By the time they reached the top of the dam, they could no longer make out the suspicious patch of mist. They found an entrance hatch right away, and Jayden climbed inside.
Normally, splitting up was a terrible idea, but Dash would be able to get back to his teammates in no time if they alerted him. That same speed allowed him to survey the dam’s interior quickly. He already had a likely weakness in mind. He went straight to the mouth of the nearest artificial waterfall. There, he found a facility filled with hydroelectric generators collecting power from the passing water. They were large, impressive machines, rusty like Zap’s plating. “I found a generator room by the nearest waterfall,” Jayden said. He darted around the room, looking either for something that would amplify an explosion, or an obvious structural vulnerability. He found neither.
But there would be one below. The generator was in this room, but the water itself flowed through pipes underneath it. If the explosives could be placed in such a way that a pipe would burst, the water would escape into the rest of the dam, and the dam would probably fail.
There had been a ladder outside the generator room. As Jayden had hoped, it led him to a round, bulging wall. Jayden put his ear up to it. Water was flowing on the other side. “Mitch, come down here,” Jayden said. He did. Mitch had three bombs left. He planted all of them, setting them up so that he could detonate them remotely.
“Guys, hurry up,” Sophia said. “Ichaboth is at the bottom of the dam.”
“We’ve got the bombs planted,” Jayden said. “We’re coming right up.” By the time they were up, the elevator platform was moving down. Should they destroy it? They should have done it earlier. If they did so now, it would doubtless alert Reigning Fire to their presence. Maybe that wasn’t a problem, though. Ichaboth was the only one who could get up here without it, and he couldn’t take all three of them on at once. “Mitch, toss a grenade on the elevator.” He walked up to the edge where the dam overlooked it, and gently tossed a frag grenade onto it. The grenade clattered as it fell onto the elevator. The explosion tore the platform off of the rail it had been clinging to and sent it plummeting to the valley floor. Unbroken walked off the dam and onto the cliff that overlooked the valley.

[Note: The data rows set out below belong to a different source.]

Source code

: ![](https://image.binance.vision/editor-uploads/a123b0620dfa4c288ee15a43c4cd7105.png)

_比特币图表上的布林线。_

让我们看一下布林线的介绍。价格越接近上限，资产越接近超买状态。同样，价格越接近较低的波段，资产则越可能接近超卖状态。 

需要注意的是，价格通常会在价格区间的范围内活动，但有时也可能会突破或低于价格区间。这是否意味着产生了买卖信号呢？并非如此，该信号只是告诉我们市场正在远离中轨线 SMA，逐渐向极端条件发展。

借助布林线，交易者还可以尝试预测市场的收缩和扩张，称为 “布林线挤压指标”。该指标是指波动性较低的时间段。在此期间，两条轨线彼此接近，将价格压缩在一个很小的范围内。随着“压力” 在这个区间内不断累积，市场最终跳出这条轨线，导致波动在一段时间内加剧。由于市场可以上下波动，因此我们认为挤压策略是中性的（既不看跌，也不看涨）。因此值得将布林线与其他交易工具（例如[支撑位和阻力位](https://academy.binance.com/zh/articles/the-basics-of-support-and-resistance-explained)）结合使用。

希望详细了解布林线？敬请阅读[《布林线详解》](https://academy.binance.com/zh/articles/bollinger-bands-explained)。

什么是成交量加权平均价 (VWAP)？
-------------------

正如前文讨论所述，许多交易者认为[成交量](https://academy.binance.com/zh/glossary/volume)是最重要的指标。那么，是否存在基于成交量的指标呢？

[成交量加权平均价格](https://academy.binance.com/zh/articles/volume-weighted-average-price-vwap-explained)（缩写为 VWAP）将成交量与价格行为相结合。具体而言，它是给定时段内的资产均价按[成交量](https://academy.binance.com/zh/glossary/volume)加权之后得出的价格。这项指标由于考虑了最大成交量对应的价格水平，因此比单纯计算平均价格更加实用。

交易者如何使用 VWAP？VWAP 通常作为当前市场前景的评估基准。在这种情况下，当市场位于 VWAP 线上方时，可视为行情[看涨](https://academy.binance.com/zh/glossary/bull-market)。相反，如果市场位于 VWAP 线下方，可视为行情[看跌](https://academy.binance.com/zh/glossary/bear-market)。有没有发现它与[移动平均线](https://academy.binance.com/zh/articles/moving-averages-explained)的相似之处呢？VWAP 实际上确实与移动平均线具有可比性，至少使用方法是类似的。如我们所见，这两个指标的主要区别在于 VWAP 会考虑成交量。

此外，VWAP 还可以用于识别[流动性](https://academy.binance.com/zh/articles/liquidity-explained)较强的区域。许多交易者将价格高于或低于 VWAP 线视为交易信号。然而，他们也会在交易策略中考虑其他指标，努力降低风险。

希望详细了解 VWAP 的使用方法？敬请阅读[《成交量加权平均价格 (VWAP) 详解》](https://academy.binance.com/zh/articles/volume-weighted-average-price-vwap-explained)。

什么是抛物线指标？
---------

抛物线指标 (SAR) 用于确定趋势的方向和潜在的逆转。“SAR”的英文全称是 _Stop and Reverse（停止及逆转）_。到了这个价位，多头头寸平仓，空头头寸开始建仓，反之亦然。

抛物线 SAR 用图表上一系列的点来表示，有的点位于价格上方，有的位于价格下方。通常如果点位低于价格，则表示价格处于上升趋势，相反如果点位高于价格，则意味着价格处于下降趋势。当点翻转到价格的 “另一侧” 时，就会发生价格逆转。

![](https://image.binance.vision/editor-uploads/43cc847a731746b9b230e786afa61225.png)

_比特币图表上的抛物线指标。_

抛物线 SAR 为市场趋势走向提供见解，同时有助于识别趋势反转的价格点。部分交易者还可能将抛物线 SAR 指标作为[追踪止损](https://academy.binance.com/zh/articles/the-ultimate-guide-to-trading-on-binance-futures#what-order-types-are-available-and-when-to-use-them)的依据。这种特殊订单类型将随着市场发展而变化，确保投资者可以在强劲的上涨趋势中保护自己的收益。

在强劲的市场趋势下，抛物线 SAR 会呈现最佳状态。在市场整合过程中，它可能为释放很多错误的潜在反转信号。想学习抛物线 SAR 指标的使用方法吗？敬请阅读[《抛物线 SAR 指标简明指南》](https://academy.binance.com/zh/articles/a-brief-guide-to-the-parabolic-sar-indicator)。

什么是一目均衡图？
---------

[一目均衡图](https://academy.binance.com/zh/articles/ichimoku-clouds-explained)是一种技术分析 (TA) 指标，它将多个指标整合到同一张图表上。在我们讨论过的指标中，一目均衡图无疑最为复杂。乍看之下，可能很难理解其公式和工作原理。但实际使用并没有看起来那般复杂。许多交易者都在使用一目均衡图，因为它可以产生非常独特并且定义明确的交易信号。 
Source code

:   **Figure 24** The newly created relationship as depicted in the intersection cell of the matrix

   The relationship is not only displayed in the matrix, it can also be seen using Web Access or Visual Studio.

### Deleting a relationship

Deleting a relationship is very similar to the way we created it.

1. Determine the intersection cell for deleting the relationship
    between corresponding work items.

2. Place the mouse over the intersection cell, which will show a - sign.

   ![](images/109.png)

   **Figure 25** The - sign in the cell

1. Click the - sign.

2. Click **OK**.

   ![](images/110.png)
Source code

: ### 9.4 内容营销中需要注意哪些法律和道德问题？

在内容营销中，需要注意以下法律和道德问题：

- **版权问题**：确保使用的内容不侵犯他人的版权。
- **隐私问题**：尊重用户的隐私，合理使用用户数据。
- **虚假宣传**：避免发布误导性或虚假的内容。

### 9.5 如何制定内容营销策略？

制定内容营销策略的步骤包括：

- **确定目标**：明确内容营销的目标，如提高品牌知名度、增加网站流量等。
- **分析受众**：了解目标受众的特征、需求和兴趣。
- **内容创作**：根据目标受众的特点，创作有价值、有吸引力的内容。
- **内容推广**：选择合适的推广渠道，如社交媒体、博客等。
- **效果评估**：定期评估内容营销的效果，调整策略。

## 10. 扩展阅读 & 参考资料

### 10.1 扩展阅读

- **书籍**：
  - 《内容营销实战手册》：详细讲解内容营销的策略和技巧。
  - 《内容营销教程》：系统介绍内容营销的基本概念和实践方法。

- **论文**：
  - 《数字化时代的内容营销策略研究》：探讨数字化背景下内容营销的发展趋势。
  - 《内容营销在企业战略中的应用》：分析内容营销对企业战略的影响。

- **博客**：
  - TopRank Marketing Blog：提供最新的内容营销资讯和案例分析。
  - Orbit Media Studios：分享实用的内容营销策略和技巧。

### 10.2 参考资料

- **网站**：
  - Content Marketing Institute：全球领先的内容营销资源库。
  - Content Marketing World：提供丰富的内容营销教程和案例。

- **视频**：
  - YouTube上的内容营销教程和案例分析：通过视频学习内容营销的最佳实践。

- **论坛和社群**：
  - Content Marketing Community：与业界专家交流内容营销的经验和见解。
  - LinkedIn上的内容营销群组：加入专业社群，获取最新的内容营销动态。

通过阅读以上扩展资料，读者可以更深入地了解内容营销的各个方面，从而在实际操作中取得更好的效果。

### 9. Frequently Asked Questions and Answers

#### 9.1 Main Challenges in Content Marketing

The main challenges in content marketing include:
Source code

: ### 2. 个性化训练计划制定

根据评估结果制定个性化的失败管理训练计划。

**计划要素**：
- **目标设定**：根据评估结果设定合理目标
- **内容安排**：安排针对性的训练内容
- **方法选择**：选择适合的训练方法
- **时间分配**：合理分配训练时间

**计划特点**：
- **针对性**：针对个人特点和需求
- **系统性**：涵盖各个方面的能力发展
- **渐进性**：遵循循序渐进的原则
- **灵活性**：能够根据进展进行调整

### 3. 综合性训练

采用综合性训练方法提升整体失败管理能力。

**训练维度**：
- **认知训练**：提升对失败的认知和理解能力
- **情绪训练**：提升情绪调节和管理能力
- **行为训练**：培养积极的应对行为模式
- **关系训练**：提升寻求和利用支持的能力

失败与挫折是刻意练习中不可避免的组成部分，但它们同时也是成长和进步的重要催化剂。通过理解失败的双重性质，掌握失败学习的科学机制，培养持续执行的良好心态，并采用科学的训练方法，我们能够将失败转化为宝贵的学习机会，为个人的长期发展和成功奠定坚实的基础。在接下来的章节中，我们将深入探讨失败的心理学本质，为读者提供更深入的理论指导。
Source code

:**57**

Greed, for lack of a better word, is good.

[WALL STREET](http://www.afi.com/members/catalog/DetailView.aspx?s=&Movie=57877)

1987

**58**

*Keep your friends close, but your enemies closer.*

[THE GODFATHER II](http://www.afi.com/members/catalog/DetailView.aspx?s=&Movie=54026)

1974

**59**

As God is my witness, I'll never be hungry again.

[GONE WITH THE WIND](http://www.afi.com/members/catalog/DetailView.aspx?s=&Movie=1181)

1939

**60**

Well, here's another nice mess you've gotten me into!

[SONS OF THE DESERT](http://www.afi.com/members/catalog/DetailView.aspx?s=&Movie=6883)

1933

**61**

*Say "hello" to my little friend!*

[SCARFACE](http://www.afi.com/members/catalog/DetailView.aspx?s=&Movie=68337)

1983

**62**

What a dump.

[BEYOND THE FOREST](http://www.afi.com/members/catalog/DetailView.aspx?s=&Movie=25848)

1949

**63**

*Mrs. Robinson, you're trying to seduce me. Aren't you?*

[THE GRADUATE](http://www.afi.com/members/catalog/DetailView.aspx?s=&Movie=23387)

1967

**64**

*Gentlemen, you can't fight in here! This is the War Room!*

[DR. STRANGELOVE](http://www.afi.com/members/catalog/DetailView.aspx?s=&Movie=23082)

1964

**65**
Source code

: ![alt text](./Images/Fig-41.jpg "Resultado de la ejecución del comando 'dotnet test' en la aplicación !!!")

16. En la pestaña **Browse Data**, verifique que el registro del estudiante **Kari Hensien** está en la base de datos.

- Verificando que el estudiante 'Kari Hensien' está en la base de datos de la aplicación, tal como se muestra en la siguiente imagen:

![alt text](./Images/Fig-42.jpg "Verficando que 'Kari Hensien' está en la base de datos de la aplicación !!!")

They wanted to get as far away as they could. If water rushed through the gap where the dam was now, it could erode the land nearby. Ichaboth emerged over the edge of the cliff but retreated as soon as it saw them.
Once they had been running for several minutes, Jayden gave the order to blow the dam. Mitch pressed the little green button on his detonator. A fireball burst out from the dam, ripping a hole in it. Water gushed through that hole like it was emerging from a faucet. As it did, the force of the flowing water ripped the hole open wider, allowing more water to flow into the valley.